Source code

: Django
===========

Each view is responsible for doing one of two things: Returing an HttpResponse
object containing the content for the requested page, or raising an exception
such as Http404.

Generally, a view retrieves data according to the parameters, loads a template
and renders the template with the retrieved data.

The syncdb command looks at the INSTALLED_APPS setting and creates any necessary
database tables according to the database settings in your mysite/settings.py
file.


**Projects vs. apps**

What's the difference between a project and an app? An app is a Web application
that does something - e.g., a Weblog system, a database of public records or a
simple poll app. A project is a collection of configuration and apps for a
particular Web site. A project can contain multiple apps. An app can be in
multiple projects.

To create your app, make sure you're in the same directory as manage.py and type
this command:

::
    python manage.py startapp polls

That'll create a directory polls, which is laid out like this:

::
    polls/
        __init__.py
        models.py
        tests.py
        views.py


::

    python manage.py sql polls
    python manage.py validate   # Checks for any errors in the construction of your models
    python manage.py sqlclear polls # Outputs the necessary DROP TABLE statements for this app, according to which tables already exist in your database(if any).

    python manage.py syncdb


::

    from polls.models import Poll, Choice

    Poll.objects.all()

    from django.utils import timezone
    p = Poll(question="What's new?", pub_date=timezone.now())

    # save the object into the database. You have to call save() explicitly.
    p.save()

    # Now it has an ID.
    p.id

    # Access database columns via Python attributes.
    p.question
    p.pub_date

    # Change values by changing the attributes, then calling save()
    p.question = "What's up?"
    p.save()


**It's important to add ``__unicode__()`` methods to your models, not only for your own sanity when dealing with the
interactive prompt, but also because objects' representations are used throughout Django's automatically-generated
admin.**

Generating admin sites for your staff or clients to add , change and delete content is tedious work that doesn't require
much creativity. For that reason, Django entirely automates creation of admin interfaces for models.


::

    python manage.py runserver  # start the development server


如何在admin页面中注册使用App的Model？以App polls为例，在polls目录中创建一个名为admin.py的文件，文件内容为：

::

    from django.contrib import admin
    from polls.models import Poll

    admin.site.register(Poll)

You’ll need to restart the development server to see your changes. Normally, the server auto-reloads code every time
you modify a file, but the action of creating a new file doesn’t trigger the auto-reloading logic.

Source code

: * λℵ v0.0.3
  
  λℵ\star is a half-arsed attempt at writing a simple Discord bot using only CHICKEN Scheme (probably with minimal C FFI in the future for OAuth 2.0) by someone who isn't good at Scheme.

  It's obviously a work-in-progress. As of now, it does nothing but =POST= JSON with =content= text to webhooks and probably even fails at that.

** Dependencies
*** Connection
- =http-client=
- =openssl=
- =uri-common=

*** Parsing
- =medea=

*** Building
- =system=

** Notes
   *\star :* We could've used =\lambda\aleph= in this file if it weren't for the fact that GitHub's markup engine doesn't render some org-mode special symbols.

──────────

## [Work item]
Filter the material above down to the lines that hold the word "which".

## [Result]
That'll create a directory polls, which is laid out like this:
    python manage.py sqlclear polls # Outputs the necessary DROP TABLE statements for this app, according to which tables already exist in your database(if any).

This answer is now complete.